De Montalvo é um forte defensor da objecção de consciência, e também defende a objecção de consciência por instituições ou organizações como um todo. Na mesma conversa com a Omnes, ele afirma que "... a objecção de consciência não é uma questão natural.A objecção de consciência é uma garantia, uma expressão de liberdade religiosa, e a própria Constituição reconhece a liberdade religiosa nas comunidades (diz expressamente), portanto, se a objecção de consciência é liberdade religiosa, e a liberdade religiosa não é apenas para indivíduos, mas também para organizações e comunidades, porque é que a objecção de consciência institucional não é permitida?". 
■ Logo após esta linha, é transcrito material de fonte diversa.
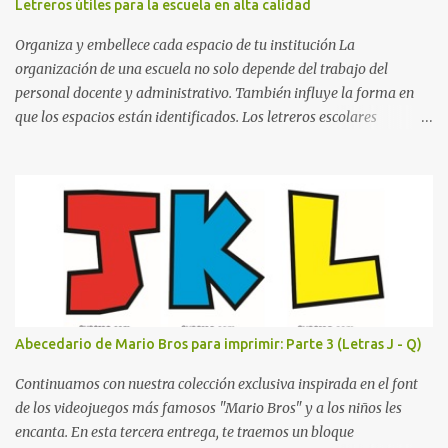
Letreros útiles para la escuela en alta calidad
la letra A hasta la M, estableciendo el estilo geométrico y divertido
que define a toda la colección. Primera parte del juego de letras
Organiza y embellece cada espacio de tu institución La
in...
organización de una escuela no solo depende del trabajo del
personal docente y administrativo. También influye la forma en
que los espacios están identificados. Los letreros escolares
cumplen una función práctica al orientar a estudiantes, padres de
familia, docentes y visitantes, pero además aportan un toque
decorativo que hace que la institución luzca más ordenada,
moderna y acogedora. Pensando en esta necesidad, he diseñado
una colección de letreros útiles para la escuela con un estilo
elegante, fácil de leer y listo para imprimir en alta calidad. Su
diseño busca combinar funcionalidad y estética, logrando que
cualquier institución educativa proyecte una imagen más
organizada y profesional. ¿Por qué son importantes los letreros
Abecedario de Mario Bros para imprimir: Parte 3 (Letras J - Q)
escolares? En una escuela conviven diariamente cientos de
personas. Para quienes visitan la institución por primera vez,
Continuamos con nuestra colección exclusiva inspirada en el font
encontrar la biblioteca, la dirección o un aula específica puede
de los videojuegos más famosos "Mario Bros" y a los niños les
resultar c...
encanta. En esta tercera entrega, te traemos un bloque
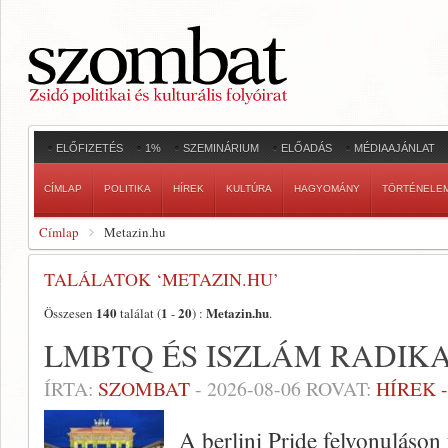
ELŐFIZETÉS
1%
SZEMINÁRIUM
ELŐADÁS
MÉDIAAJÁNLAT
CÍMLAP
POLITIKA
HÍREK
KULTÚRA
HAGYOMÁNY
TÖRTÉNELE
Címlap
Metazin.hu
TALÁLATOK ‘METAZIN.HU’
140
1
20
Metazin.hu
Összesen
találat (
-
) :
.
LMBTQ ÉS ISZLÁM RADIK
ÍRTA:
SZOMBAT
-
2026-08-06
ROVAT:
HÍREK 
A berlini Pride felvonuláson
"O reconhecimento da objecção de consciência dos médicos é um pré-requisito essencial para garantir a liberdade e independência da sua prática profissional".

Artigo 32 Código Espanhol de Ética Médica e Deontologia

Na nova lei, a recusa da objecção de consciência institucional está tacitamente implícita, porque a lei afirma que a objecção de consciência será individual, quando declara no parágrafo f) do artigo 3º sobre Definiçõesque o "A objecção de consciência aos cuidados de saúde é o direito individual dos profissionais de saúde a não atenderem às exigências de cuidados de saúde regulamentadas nesta Lei que são incompatíveis com as suas próprias convicções.". A lei, portanto, não a exclui expressamente, mas entende-se que, implicitamente, ao referir-se à esfera individual, ela a exclui. "Não é que esteja certo ou errado".diz o presidente do Comité de Bioética, ".Porque é que os judeus têm o direito à honra e as empresas comerciais têm o direito à honra, mas por exemplo, uma organização religiosa não tem o direito à objecção de consciência? É a liberdade religiosa, e a Constituição fala de comunidades. Parece-me ser uma contradição".
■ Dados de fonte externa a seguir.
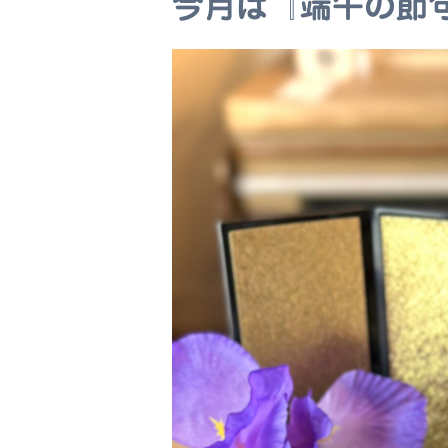
今月は『端午の節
Além disso, são concedidos às pessoas colectivas todos os direitos (honra, privacidade), e mesmo responsabilidade criminal, uma vez que, de acordo com o Artigo 16 da Constituição, ".a liberdade ideológica, religiosa e religiosa dos indivíduos e comunidades é garantida sem quaisquer limitações às suas manifestações para além das necessárias para a manutenção da ordem pública protegida por lei."e o parágrafo 2 afirma que".ninguém pode ser obrigado a testemunhar sobre a sua ideologia, religião ou crenças.". Por conseguinte, diz de Montalvo, "Estamos agora a negar-lhes uma objecção de consciência, que é uma garantia de um direito expressamente reconhecido pelo artigo 16 da Constituição? Acho que não precisamos de mais argumentos".
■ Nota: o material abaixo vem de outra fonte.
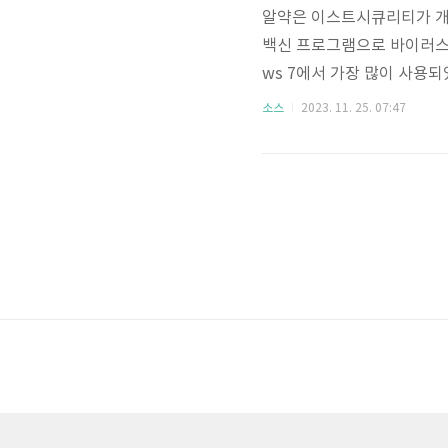
알약은 이스트시큐리티가 개
백신 프로그램으로 바이러스 
ws 7에서 가장 많이 사용되
라 알약M으로 스마트폰에서
소스
2023. 11. 25. 07:47
자세한 내용은 아래를 통해 
선웨어 위협으로부터 내 PC
는 백신 프로그램을 아래를 
면 위 하면이 나옵니다. 여기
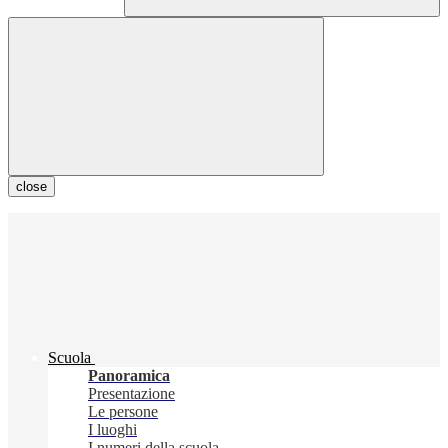
close
Scuola
Panoramica
Presentazione
Le persone
I luoghi
I numeri della scuola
Nesta situação, vale a pena continuar a reflectir sobre estas questões, mesmo que se tenha uma ideia clara da sua moralidade. Além disso, os profissionais de saúde encontram-se numa encruzilhada que gera conflito nas suas esferas pessoal, profissional e moral. O Professor Requena afirma que é prioritário debater estas questões, a eutanásia e a objecção de consciência. "Testemunhei debates sérios, calmos e enriquecedores nas reuniões da Associação Médica Mundial. Diálogos por vezes quentes, mas em que o raciocínio e a argumentação superaram os comentários irónicos e desdenhosos.".